There are many unknowns about this industry that have not really been addressed by the insurance companies and the way they should be reacting to their presence on our homes.
The addition of solar panels to our home is seen, by the insurance companies, much like adding a room or garage. It adds value to our home but, this one creates some challenges from an insurability perspective. Some concerns are: Are the panels secured in such a way as to weaken the structure of the roof or the shingles. What effective is the actual installation having on the shingles, is it lessening their longevity is it creating the possibility for leakage. If there is a future claim that may be a legitimate claim on the shingles, who pays to have the panels removed while the roofing is repaired. If the panels blow off, who is responsible for the panels and also the roof or roofing. Liabilities during installation.
Currently the approved process starts by choosing a licensed and insured company, both to buy from and to do the installation. CHECK THEM BOTH CAREFULLY, off times these kinds of new things brings out the crooks. Just because they tell you all the stuff you want to hear, doesn’t mean it’s really true.

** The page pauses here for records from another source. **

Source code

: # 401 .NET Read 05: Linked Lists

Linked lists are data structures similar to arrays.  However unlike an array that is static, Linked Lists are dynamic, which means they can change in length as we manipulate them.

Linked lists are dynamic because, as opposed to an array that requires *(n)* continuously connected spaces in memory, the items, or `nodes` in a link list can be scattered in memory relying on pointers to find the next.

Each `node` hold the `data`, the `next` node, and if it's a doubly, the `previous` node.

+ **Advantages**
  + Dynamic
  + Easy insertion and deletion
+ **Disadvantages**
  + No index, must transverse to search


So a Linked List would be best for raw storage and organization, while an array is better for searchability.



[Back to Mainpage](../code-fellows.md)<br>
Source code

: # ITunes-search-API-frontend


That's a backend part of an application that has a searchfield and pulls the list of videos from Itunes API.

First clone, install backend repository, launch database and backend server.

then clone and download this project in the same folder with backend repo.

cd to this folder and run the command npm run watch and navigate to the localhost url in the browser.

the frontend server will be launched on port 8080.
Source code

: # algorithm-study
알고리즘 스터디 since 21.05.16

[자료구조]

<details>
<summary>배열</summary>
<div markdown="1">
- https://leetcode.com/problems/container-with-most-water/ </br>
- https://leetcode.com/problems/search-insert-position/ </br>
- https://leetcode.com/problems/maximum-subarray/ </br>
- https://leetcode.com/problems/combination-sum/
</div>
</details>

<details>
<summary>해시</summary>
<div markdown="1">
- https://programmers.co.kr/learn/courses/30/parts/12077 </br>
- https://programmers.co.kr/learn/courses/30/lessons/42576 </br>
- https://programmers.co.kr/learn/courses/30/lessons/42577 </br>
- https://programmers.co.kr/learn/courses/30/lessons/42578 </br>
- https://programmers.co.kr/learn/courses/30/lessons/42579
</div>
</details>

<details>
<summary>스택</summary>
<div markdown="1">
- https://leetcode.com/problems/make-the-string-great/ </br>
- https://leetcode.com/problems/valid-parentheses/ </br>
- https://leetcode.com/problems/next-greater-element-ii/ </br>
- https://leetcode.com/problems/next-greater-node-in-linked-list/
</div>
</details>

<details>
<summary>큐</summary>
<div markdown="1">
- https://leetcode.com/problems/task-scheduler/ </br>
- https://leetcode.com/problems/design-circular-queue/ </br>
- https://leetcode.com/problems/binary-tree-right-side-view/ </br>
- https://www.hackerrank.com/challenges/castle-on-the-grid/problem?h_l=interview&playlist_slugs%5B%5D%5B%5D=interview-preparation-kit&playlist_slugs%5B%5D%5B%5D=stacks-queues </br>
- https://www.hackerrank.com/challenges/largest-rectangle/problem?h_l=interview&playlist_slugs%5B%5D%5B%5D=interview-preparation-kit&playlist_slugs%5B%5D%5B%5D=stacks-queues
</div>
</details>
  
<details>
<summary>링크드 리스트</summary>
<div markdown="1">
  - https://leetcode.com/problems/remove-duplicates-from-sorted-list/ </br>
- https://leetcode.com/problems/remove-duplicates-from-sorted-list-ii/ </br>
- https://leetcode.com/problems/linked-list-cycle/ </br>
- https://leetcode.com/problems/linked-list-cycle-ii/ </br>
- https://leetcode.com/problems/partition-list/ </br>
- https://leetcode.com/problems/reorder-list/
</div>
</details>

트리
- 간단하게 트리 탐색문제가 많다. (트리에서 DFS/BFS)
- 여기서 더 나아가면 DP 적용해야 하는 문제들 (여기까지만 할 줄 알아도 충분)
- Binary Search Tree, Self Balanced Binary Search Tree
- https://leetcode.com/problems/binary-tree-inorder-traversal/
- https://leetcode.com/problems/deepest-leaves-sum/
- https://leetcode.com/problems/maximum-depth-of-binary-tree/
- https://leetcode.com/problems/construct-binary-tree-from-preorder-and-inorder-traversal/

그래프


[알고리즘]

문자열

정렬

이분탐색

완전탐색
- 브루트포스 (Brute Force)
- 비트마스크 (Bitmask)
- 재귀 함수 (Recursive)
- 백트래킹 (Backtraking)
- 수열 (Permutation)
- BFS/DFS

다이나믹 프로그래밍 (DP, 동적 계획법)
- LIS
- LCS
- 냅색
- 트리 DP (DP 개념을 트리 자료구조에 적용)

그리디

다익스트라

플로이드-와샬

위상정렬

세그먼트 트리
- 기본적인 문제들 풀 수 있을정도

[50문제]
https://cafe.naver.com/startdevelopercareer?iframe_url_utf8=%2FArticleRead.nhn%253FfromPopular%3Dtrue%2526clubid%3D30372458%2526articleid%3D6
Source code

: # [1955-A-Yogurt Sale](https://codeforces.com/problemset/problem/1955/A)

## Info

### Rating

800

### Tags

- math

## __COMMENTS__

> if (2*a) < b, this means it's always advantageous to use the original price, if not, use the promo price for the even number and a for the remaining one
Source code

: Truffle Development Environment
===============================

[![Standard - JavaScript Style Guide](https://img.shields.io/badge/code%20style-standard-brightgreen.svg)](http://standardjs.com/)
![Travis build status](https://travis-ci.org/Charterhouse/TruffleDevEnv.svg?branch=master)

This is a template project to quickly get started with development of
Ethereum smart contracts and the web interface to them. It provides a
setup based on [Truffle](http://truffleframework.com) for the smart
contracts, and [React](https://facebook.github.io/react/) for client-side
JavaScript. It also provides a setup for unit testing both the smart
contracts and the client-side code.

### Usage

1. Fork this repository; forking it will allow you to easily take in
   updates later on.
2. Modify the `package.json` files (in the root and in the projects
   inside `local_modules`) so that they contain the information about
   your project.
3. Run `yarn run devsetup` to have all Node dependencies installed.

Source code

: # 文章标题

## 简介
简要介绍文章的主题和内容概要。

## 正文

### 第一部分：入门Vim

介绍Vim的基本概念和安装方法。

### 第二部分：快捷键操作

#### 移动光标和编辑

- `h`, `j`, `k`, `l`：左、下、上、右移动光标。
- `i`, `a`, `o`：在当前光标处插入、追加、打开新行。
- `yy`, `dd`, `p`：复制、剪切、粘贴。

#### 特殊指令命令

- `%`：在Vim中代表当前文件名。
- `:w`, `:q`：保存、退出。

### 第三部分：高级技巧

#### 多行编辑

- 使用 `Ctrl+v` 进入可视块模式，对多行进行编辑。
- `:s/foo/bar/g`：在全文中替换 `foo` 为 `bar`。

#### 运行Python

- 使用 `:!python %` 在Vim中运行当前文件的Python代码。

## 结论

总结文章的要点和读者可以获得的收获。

Check with the city and state to check contractor and business licensing, call their insurance company or at least ask to see declaration pages of their liability and workers compensation coverage. Your ability to seek help A fall from the roof by an installer could become your problem! Remember treat it like you would if you were adding a room to your home or building a $20,000 – $40,000 garage or shop.
What to do: Notify your insurance company of the addition of the panels and the cost of the work. Currently, they should just add this value to the Dwelling A amount and make a record of the change to your investment on the policy and / or with the insuring companies underwriting.
I foresee an endorsement or something that will tidy up all the coverage questions and concerns that will make this all a lot less open for opinions and loopholes on both sides.